Noma, located in Copenhagen, is known as the world’s best restaurant but has announced it will be closing permanently from the end of 2024.

Noma opened over two decades ago in 2003, when it gained prominence for its unique approach to dining. Their cuisine uses techniques from foraging combined with classic Nordic ingredients, including wild meats such as Sika deer, moose and reindeer. Since opening, they have hosted various pop-up experiences worldwide and begun an online store selling their own merchandise and products. Their tasting menu, which is currently in ‘game and forest season’ is based on local ingredients which change throughout the year, costs upwards of $500. The restaurant has been ranked as the best in the world, including in 2010, 2011, 2012 and 2014 by Restaurant magazine, and last year topped the World’s 50 Best Restaurants list while also gaining a coveted third Michelin star.

Plans for Noma to live on

Now, the mind behind Noma, René Redzepi has announced that the restaurant will be closing its doors towards the end of next year. However, Redzepi has plans for Noma to live on, as although the restaurant portion will be closing, the brand will continue to exist as a ‘food laboratory’, creating new products and dishes for its online store, titled Noma Projects.

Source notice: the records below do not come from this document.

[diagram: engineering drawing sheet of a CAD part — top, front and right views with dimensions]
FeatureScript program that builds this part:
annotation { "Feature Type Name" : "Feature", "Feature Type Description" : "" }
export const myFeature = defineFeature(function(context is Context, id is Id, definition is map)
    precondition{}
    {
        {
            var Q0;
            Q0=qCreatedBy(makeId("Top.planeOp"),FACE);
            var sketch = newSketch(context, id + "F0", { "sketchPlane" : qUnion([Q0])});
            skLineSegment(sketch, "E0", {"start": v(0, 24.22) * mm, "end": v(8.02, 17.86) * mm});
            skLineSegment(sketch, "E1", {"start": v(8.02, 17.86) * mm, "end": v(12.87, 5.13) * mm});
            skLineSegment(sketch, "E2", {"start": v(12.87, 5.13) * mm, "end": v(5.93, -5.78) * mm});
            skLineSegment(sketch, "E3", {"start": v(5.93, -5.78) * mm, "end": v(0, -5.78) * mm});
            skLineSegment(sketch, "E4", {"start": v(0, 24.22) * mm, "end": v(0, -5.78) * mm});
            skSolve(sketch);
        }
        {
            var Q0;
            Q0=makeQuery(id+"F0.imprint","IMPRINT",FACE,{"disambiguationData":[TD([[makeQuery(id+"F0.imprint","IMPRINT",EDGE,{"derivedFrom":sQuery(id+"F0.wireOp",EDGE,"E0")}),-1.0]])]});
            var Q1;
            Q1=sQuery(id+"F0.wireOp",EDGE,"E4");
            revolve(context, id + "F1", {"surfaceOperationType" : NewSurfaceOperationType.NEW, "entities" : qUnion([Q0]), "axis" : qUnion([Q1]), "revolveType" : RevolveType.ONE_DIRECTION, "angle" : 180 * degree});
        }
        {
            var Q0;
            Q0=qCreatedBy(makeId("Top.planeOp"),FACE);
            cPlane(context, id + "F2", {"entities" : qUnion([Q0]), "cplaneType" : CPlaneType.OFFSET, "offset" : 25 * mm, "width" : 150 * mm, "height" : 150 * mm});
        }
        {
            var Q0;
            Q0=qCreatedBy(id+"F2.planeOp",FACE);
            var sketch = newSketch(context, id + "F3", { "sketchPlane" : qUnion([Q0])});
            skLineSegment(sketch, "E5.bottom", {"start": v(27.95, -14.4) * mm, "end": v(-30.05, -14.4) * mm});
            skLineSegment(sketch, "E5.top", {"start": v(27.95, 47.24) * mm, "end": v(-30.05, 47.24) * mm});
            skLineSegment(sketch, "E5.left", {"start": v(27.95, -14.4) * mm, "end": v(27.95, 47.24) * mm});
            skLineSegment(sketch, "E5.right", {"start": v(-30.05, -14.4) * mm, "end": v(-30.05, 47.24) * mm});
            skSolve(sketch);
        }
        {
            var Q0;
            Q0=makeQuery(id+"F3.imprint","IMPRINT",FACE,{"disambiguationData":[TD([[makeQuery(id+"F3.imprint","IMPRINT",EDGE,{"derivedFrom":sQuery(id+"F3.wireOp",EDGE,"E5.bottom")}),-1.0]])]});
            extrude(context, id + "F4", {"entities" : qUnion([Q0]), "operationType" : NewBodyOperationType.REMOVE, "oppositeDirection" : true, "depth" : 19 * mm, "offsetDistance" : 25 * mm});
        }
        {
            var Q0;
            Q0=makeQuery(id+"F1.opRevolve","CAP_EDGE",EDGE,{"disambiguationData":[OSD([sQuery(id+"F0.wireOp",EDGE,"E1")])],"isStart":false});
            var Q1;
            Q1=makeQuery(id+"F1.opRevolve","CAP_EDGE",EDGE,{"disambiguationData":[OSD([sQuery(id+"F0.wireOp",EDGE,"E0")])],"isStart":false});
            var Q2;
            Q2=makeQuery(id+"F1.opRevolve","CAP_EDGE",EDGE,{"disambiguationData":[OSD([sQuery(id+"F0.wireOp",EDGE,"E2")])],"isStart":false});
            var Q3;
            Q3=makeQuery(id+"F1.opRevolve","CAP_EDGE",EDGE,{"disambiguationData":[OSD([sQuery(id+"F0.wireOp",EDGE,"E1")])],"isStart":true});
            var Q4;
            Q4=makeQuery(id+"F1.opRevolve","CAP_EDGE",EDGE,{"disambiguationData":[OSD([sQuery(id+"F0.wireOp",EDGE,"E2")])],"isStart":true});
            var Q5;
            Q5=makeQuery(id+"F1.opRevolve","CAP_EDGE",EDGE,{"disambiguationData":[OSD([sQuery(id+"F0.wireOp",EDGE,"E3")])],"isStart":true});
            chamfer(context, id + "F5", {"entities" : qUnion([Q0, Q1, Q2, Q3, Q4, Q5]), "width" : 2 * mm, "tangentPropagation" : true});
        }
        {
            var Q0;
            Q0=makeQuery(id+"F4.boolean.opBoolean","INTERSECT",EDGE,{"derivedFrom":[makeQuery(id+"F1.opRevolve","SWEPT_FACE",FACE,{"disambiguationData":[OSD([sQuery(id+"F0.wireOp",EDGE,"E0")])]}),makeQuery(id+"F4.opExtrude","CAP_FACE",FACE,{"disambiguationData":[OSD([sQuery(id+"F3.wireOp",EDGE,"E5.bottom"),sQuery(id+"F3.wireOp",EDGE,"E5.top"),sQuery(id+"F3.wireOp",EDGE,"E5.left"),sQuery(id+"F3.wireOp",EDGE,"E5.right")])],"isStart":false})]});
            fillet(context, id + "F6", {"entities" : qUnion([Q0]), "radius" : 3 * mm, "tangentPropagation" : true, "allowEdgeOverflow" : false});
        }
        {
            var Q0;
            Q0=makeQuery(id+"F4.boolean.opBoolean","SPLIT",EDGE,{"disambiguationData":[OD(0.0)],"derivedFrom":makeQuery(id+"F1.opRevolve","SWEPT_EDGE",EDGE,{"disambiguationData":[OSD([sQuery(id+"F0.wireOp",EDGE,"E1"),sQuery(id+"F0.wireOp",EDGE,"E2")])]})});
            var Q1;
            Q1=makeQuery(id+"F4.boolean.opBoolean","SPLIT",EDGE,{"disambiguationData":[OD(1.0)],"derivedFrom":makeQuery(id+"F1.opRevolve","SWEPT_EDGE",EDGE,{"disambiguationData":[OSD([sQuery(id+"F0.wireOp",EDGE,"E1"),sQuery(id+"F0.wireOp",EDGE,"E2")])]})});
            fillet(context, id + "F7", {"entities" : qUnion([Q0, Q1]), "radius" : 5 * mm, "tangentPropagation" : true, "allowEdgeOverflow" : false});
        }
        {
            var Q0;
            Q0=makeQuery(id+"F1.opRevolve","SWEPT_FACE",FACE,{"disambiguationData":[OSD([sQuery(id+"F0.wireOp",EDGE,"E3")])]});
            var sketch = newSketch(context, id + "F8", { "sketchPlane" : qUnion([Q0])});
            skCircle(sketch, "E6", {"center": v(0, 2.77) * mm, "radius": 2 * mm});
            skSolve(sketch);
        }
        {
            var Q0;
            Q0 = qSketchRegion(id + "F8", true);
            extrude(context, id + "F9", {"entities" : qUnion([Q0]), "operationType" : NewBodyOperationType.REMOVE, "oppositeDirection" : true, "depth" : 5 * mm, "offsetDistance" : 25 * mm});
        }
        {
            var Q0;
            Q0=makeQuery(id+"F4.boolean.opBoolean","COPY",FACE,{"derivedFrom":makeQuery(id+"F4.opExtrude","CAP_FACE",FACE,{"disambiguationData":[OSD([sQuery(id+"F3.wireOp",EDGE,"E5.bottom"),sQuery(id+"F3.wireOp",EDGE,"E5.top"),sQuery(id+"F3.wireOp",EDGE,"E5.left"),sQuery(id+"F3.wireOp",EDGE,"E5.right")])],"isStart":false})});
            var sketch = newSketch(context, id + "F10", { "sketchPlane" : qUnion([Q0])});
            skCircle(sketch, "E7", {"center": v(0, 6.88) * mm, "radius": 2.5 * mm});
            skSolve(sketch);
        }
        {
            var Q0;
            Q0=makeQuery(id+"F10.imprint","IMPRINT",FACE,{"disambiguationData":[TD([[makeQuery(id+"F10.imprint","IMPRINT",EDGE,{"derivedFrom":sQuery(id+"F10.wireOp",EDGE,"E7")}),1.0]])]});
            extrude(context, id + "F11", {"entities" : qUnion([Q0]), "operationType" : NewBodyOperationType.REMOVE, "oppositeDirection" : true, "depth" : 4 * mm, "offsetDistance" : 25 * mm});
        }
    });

The restaurant famously paved the way for a new style of food entitled ‘New Nordic’ which it will continue promoting through ecommerce. The dining rooms are also expected to return sporadically for one-off pop-up events. Part of the reason for the restaurants sudden announcement is that although their unique attitude to using local ingredients may seem sustainable, the unique creations served at Noma at extremely labour intensive and it is getting harder to compensate workers fairly while maintaining its own high standards. Recently reports arose revealing that Noma used for much of its work and treated foreign workers poorly, although this has now changed it has meant Noma’s monthly expenses have increased dramatically. Before the restaurant finally closes in 2024, Redzepi plans to spend the next two years building a new production facility to assist the Noma Projects endeavours, which will also employ up to 70 people.